* Task to complete:
Substitute "lat" for every "latitude" in the records below and write them out again with nothing else changed. Leave the pictures out.

· · ·

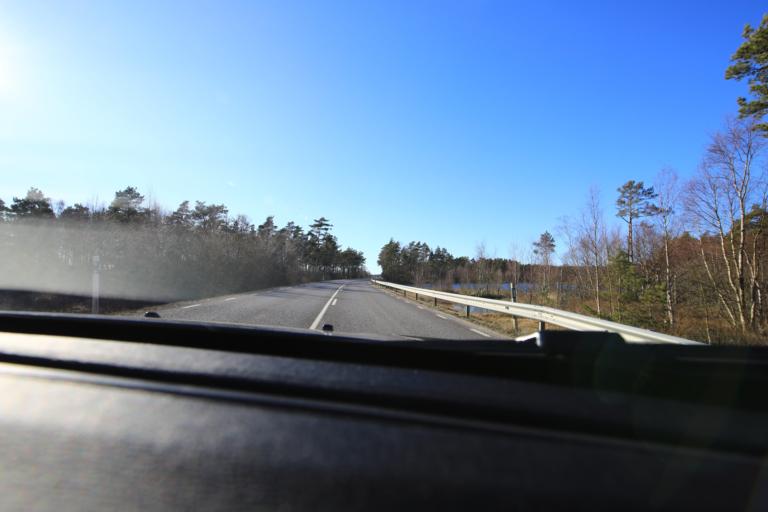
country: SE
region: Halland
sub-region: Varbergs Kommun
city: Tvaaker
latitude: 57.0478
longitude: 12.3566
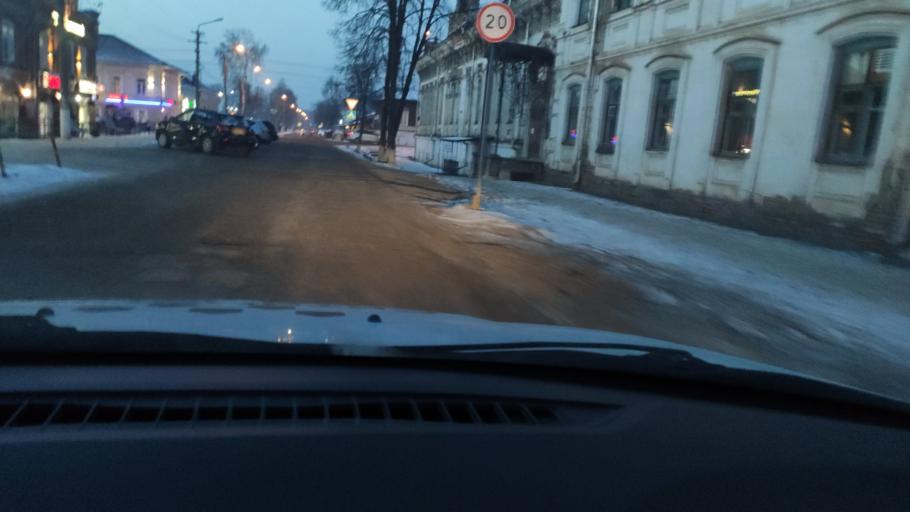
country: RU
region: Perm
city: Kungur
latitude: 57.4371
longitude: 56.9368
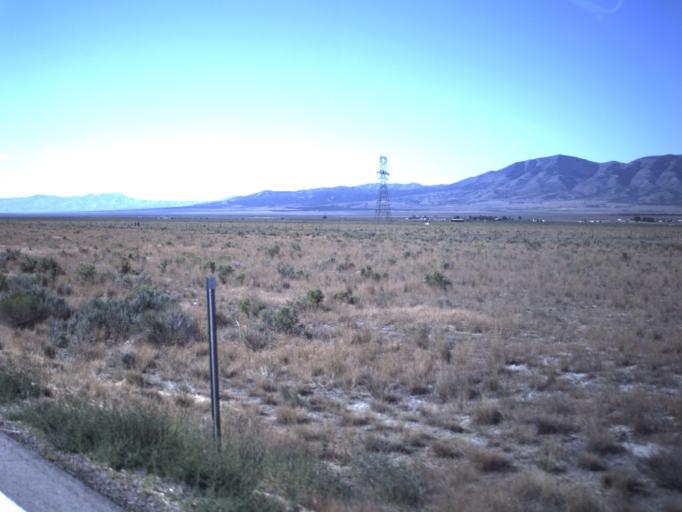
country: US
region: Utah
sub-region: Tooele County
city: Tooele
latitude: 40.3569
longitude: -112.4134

· · ·

* Complete response:
country: SE
region: Halland
sub-region: Varbergs Kommun
city: Tvaaker
lat: 57.0478
longitude: 12.3566
country: RU
region: Perm
city: Kungur
lat: 57.4371
longitude: 56.9368
country: US
region: Utah
sub-region: Tooele County
city: Tooele
lat: 40.3569
longitude: -112.4134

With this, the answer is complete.